Só uma história de vida permite captar o modo como cada pessoa, permanecendo ela própria, se transforma. Só uma história de vida põe em evidência o modo como cada pessoa mobiliza os seus conhecimentos, os seus valores, as suas energias, para ir dando forma à sua identidade, num diálogo com seus contextos. Numa história de vida podem identificar-se as continuidades e as rupturas, as coincidências no tempo e no espaço, as transferências de preocupações e de interesses, os quadros de referência presentes nos vários espaços do quotidiano (MOITA, 2002, p. 116-117).

Apesar de Moita ter tido acesso a aspectos mais abrangentes da vida das professoras com as quais trabalhou, a forma como procedeu em suas análises me trouxe subsídios para pensar a forma de interpretar os dados empíricos surgidos das entrevistas com professores negros. Principalmente, no que se refere à perspectiva metodológica adotada por ela que se tornou rica para a análise que empreendi. Cito algumas contribuições:

• o papel do investigador é fazer emergir os sentidos que cada pessoa pode encontrar nas relações entre as várias dimensões da sua vida;

• o quadro de análise interpretativo das histórias de vida é elaborado de um modo coerente com o objeto de pesquisa e o corpus biográfico recolhido;

• cada história de vida, cada percurso, cada processo de formação é único, existe uma singularidade de cada história, de cada vida.

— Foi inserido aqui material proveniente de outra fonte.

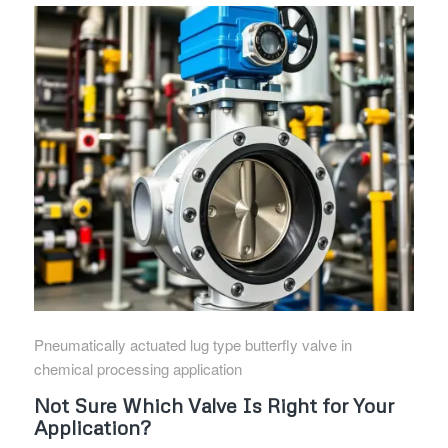
Pneumatically actuated lug type butterfly valve in
chemical processing application
Not Sure Which Valve Is Right for Your
Application?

Os campos de estudos que me permitiram compreender e analisar as entrevistas foram, principalmente, os voltados para a questão das relações raciais e educação e, mais especificamente, sobre professores negros e também os que trabalharam na perspectiva da história de vida de professores. No capítulo seguinte, abordarei a constituição desses campos de estudo e suas contribuições para minha pesquisa.